Monday, August 12, 2013

Little bit of this and a little bit of that.

Well, I want to start off todays blog with the topic of goals.

As part of my transition, my facility suggested that we all make a list of 100 pre and post op goals. (Both combined on one page mind you)  I definitely struggled to do this.  I tried to do this by myself and sort of be alone since, I really didn't want anyone to see me crying.  The more I put this stuff on paper, the more real it became.  Many of you who have not had weight problems, do not realize how much it suffocates you.  It makes you not be able to have a full life.  You cannot do the things that you want to do, do the things you'd think you'd enjoy.  You just don't get the whole life that you feel like you deserve.  I love nature, I love outdoors.  But how can I enjoy it if I'm just sitting down since I can't walk a million miles or hike without wanting to keel over or vomit?  How can I enjoy seeing new places or adventures when all I'm worried about is if I'll be able to fit in places, like tables-chairs-doorways, etc.  When you're this obese, you HAVE to think of these things.  I've passed out dinner dates with people since I know I would be too embarresed to have to ask for a table since I didn't want to worry or not that I would actually fit inside of a booth.  Going to movies is sometimes unnerving, can't go to baseball games, concerts, anything that's fun!  I was so scared when Diane wanted to go to the baseball game as her bachlorette's party, since I was worried there would be so many people in the row, that I would be on top of them.  Thank goodness the seats in the new stadium were awesome, I got super lucky. 

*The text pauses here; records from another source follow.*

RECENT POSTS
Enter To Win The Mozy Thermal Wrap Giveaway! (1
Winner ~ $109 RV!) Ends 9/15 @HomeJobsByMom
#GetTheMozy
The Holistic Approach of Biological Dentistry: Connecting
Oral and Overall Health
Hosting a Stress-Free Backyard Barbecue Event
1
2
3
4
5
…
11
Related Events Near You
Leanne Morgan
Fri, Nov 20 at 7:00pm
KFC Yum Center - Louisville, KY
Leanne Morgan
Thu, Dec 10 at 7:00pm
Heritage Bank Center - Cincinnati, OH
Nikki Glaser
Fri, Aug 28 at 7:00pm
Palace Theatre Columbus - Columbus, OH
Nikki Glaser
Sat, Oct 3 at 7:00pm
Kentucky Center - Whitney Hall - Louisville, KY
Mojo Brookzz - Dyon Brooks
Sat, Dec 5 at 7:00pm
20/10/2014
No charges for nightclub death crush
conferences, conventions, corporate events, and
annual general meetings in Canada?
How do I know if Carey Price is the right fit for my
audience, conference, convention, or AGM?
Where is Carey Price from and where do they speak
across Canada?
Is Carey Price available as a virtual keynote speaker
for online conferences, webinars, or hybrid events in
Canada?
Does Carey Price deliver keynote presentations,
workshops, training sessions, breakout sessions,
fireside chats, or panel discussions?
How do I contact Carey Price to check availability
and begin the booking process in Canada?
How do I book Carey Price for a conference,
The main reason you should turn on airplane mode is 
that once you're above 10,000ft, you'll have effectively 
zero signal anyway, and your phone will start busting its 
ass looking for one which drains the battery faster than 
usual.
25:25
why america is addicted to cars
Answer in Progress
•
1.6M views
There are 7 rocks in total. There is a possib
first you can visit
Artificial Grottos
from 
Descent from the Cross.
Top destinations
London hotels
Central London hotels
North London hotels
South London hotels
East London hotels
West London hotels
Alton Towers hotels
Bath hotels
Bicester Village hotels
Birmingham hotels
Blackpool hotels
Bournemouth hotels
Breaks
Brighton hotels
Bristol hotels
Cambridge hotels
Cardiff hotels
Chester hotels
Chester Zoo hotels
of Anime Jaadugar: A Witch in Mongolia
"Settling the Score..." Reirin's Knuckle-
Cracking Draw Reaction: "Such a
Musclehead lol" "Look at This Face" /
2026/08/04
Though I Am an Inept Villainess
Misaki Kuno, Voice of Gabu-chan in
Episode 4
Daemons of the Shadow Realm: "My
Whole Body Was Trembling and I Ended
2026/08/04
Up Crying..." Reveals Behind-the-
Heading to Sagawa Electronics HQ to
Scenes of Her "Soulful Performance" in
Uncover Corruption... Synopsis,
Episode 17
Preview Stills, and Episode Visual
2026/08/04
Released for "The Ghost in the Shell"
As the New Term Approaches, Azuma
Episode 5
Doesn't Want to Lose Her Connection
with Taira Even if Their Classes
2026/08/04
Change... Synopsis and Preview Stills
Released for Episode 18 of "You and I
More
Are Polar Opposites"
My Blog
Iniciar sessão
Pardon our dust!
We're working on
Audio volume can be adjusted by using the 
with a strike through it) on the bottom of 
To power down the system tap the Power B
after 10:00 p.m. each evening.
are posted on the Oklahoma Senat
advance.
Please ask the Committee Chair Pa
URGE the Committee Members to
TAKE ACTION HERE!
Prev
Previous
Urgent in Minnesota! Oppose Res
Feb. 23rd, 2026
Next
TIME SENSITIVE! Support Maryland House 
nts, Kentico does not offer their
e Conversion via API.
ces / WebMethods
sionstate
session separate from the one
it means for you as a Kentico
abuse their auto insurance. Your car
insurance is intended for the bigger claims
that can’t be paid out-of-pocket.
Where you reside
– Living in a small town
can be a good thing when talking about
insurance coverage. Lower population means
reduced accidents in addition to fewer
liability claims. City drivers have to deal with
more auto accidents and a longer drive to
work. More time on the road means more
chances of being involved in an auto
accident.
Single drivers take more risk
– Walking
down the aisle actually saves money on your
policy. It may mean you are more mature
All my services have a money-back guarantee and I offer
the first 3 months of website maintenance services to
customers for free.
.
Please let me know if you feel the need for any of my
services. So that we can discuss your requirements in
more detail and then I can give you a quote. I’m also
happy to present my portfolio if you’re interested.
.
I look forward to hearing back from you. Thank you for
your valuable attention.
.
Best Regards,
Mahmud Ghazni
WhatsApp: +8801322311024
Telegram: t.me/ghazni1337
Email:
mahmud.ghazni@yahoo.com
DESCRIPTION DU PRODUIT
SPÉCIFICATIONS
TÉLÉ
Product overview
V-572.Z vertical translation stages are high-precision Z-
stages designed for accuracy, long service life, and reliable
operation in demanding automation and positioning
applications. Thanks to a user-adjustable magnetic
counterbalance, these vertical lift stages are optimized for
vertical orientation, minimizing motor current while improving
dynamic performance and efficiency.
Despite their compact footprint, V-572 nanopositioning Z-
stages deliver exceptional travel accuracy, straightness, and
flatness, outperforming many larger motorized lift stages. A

I think a great mind blower was to write down those goals.  No matter how ridiculous they seemed, no matter how embarrassing they were, write them down and stare at them straight in the face.  Just a few goals:

Buy a pinup dress and do a photoshoot

Be able to get off of the floor without mooning everyone

Be able to tie your shoes without sitting down

Being able to sit in an airplane without a seatbelt extender

Those are just a few. There are so many more that I want to accomplish. And I will.  I'm very excited about this new chapter that is arising.

Now, for a quick update on my journey- On vacation I gained 7.5lbs.  I have to say, I've already lost 4!  I'm almost back to where I was.  Also, I bought a pair of jeans for vacation and couldn't put them on, but last week I put them on, and I can button them without even laying down.  I gained weight, but my body changed and I definitely feel a little thinner.  I'll definitely take that.   This weekend I am going to make some 'weight loss marble jars'.  I think it'll be awesome to see what I've done so far and how much I have to go.

Example: http://hotmessprincess.com/2012/01/motivation-marbles/


I also want to share a story, that I didnt' share with anyone when it happened since I was so upset. But I want to get it off of my chest.  While on vacation I had a bad 'episode'.  Missy was there with me, and she saw how horrifying it was.  I can't wait until this is a part of my past. 

I'm just writing this to end my blog for today, I thought it was fitting for my topic of goals. This is an example of how difficult it can be being obese.  I honestly think it's a disease and a disability to a point.  Most of you just don't understand.  Here is what happened, I did copy/paste this from a WLS group that I confessed this too, I needed someone who understood to talk to:

"I had a little 'episode' this weekend that made me a bit upset/depressed and I thought I would share it with people that understand to get it off of my chest. I'm still pre-op and weight close to 400lbs. So obviously I'm a big girl. While a friend and I made a trip to a little town to do some souvenier shopping, we were in a gift shop and this family of 2 parents and 4 kids walk by. The kids stop to look at some stuff, and the parents continued to walk a little further. At this point, my friend and I walk past the kids and one of their youngest kids (prob 5-7 yrs old) screams 'omg you're fat' then continues to yell to his mother down the store 'mom! Mom'! This girl is really really fat! Look mom! Mom she's really really fat." I just stop dead in my tracks looking at the Mother who is not paying attention to her child and he is hollering, calling me fat and pointing at me like I'm a side show freak. Yes...I know it's a kid but the mother didn't even stop him. After a FEW MINUTES, of him repeating that I'm fat and pointing, I finally got angry and go 'Excuse me, can you please tell your child to stop' in which she looked at me like I had seven heads and goes 'um...what is he even saying!" So I said he keeps yelling and calling me fat, to which she replied 'did he really say that' and she asked the kid and he goes 'yes mom, she's really fat, look at her!'

So what does the mom do? She rolls her eyes, and goes 'hunny that's not nice to say, don't say that' then walks away, didn't even apologize for her wretched kid. I got a bit angry after that and I yelled "I know I'm fat, doesn't mean that I have to be reminded" She still didn't say anything, just kept walking. I was so mortified. I wanted to cry, but I kept my cool. The friend I was with, almost beat the lady, but she knew I was upset and didn't want to cause anymore of a scene.

Sorry this was long, but I just wanted to share. I can't wait to get the surgery. No more pain from the weight, and hopefully no more embarrassing episodes like this one."